Material for this exercise>
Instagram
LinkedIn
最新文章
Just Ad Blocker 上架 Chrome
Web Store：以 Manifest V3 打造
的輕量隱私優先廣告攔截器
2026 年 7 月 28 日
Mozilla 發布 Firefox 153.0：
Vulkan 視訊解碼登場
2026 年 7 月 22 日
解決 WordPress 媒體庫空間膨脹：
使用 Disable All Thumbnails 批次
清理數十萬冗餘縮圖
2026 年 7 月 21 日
* * *
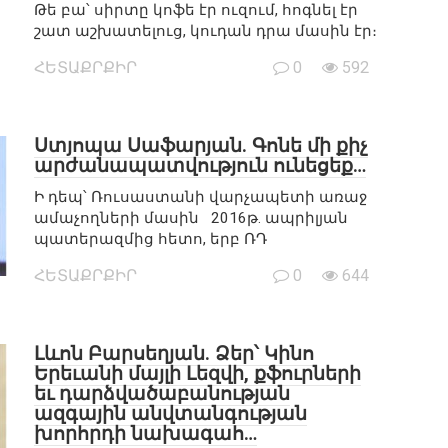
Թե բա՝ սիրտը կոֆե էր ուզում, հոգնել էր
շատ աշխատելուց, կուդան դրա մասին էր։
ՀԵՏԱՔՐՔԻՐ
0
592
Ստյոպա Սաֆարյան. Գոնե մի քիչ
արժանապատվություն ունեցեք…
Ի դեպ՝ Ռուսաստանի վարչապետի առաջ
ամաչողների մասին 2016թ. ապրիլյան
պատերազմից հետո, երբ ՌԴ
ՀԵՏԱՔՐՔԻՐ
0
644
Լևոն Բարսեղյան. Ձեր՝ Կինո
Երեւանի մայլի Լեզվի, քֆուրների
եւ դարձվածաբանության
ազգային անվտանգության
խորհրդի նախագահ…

What you should do> Look back at the entries above. Retype the line with "Ի դեպ՝ Ռուսաստանի վարչապետի առաջ", the line with "խորհրդի նախագահ…", and all lines in between.

Answer to this exercise>
Ի դեպ՝ Ռուսաստանի վարչապետի առաջ
ամաչողների մասին 2016թ. ապրիլյան
պատերազմից հետո, երբ ՌԴ
ՀԵՏԱՔՐՔԻՐ
0
644
Լևոն Բարսեղյան. Ձեր՝ Կինո
Երեւանի մայլի Լեզվի, քֆուրների
եւ դարձվածաբանության
ազգային անվտանգության
խորհրդի նախագահ…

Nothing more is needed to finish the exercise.